Waking, somewhat refreshed, I got my bib shorts, new to me Giro bike shoes with the orange laces, and other accoutrements on. Finally out the door around 5 pm, I headed east into the greying evening. At least it was in the 60’s, I thought. But not half a mile from home sprinkles started falling. I turned around and retrieved my rain pants and put on my shoe covers and jacket. Satisfied I would survive whatever light rain might fall, I continued on my way. Like the Terminator in the movies scanning for Sarah Conner, I searched my mental database for places to go. A route began to form in my mind, east toward the YMCA and the Southern Walnut Creek Trail.

The rest of the ride went uneventfully. I stamped out the miles on the pedals, not at a high speed, but it was a bit like being on auto-pilot. Stopping for a snack. Avoiding potholes, glass, cars and pedestrians.
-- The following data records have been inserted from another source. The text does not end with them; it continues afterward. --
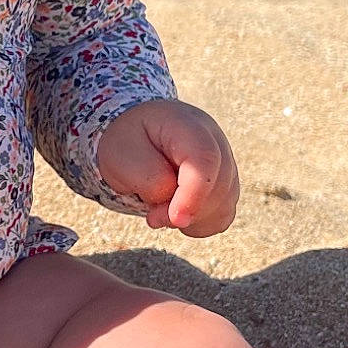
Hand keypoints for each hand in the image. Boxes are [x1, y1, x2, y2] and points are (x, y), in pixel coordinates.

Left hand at [95, 99, 238, 236]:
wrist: (132, 137)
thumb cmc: (127, 144)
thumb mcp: (122, 156)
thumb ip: (150, 179)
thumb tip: (175, 201)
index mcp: (186, 124)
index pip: (205, 159)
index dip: (194, 195)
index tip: (176, 219)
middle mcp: (214, 139)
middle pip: (218, 186)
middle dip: (185, 211)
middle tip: (152, 215)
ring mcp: (224, 161)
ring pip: (223, 203)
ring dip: (191, 218)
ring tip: (160, 209)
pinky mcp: (225, 183)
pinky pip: (223, 214)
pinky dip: (200, 223)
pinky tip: (178, 213)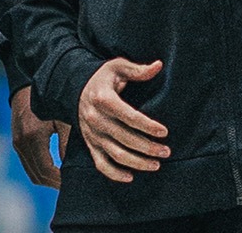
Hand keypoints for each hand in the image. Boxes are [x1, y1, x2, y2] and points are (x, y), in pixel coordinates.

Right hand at [10, 85, 68, 187]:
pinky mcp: (16, 142)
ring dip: (47, 178)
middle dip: (54, 183)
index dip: (59, 180)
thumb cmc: (50, 99)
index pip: (46, 170)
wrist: (29, 84)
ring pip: (32, 173)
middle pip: (37, 176)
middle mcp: (21, 143)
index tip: (72, 181)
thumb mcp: (63, 119)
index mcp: (33, 137)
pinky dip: (40, 170)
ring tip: (64, 178)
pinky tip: (54, 168)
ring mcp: (17, 143)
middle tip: (70, 183)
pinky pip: (28, 164)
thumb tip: (72, 166)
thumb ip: (67, 144)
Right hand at [77, 58, 168, 182]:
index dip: (147, 126)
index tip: (164, 132)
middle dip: (148, 147)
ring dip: (137, 162)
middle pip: (125, 138)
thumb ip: (138, 70)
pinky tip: (131, 177)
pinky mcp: (90, 144)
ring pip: (116, 154)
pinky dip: (115, 174)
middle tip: (166, 151)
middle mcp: (95, 118)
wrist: (75, 88)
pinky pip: (101, 164)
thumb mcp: (117, 67)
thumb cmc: (102, 77)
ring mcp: (92, 134)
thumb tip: (159, 66)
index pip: (128, 116)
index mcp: (103, 99)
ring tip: (156, 164)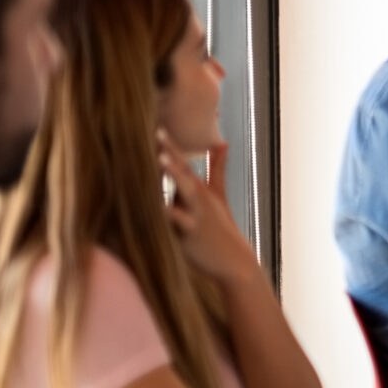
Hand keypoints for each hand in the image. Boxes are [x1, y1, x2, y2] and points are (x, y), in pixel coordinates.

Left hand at [158, 134, 259, 289]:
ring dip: (174, 175)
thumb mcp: (220, 196)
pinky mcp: (191, 235)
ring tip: (160, 160)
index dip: (171, 145)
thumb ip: (218, 169)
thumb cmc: (221, 228)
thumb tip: (222, 142)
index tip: (157, 126)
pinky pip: (177, 223)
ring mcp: (196, 215)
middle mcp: (199, 200)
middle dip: (171, 152)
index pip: (185, 163)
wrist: (234, 261)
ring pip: (184, 192)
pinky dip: (166, 214)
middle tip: (157, 133)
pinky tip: (153, 206)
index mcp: (200, 191)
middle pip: (184, 171)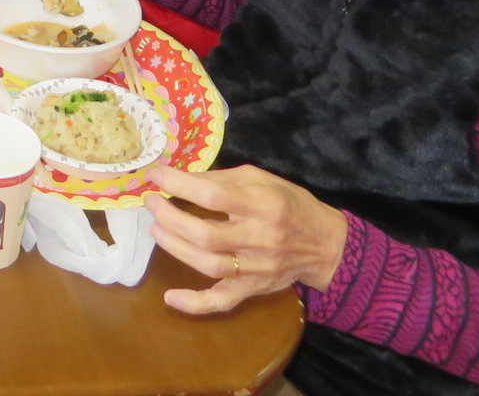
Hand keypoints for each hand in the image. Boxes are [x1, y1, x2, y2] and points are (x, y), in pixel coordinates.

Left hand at [145, 165, 349, 313]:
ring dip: (175, 247)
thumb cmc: (290, 204)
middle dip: (171, 217)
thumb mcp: (262, 179)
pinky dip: (195, 304)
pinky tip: (170, 298)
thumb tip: (181, 178)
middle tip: (152, 202)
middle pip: (207, 235)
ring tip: (156, 229)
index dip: (180, 184)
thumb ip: (222, 179)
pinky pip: (223, 302)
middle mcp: (261, 239)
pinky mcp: (254, 289)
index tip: (157, 175)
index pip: (214, 196)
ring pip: (209, 265)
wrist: (326, 245)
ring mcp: (257, 269)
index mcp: (264, 205)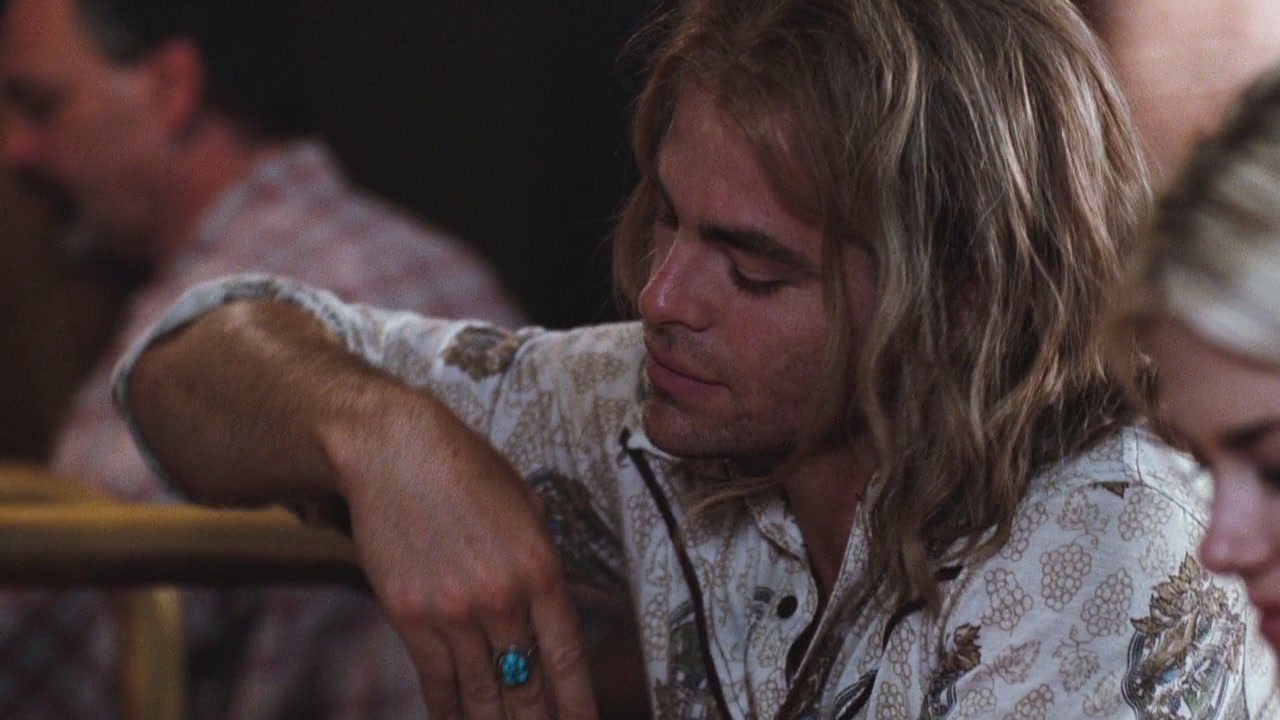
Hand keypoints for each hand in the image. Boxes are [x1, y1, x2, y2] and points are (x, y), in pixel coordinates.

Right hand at [324, 385, 599, 719]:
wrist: (393, 451)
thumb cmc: (464, 469)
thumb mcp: (525, 505)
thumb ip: (541, 557)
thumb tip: (553, 601)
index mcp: (541, 569)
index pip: (567, 657)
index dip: (579, 703)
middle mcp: (502, 599)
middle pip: (527, 686)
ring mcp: (453, 612)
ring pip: (482, 693)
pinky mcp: (410, 617)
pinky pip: (436, 681)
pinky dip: (449, 711)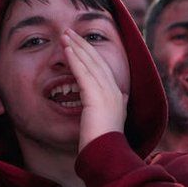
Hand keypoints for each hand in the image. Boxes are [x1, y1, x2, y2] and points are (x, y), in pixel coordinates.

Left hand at [62, 29, 127, 151]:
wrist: (107, 155)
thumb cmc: (104, 143)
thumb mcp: (112, 121)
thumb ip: (116, 106)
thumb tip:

Passing through downtown, looking at the people brave or dumb enough to be out going to restaurants. Not really having to think about where I was going except to make my usual rectangular or boxy map in the Strava fitness app. As a part of my surroundings and simultaneously detached, I was always moving forward.

Eventually I arrived home. Another 20 miles in the books. Adding pictures and words to my activity. Giving thumbs up to others. Put on layers and turning on the space heater, I did my daily yoga. Made dinner — pork chops, quinoa and pinto beans with salsa and yogurt on corn cakes. Needed something green, I know. Read some fellow bloggers on WordPress Reader. Rootchopper made it his third year in a row achieving 10,000 miles. Wow, that’s impressive! I congratulated him but also noted for myself as much as the two other commenters that comparisons aren’t really useful. We all just do our best and whatever mileage that turns out to be is great for us.

Sat down to write this blog. THE END.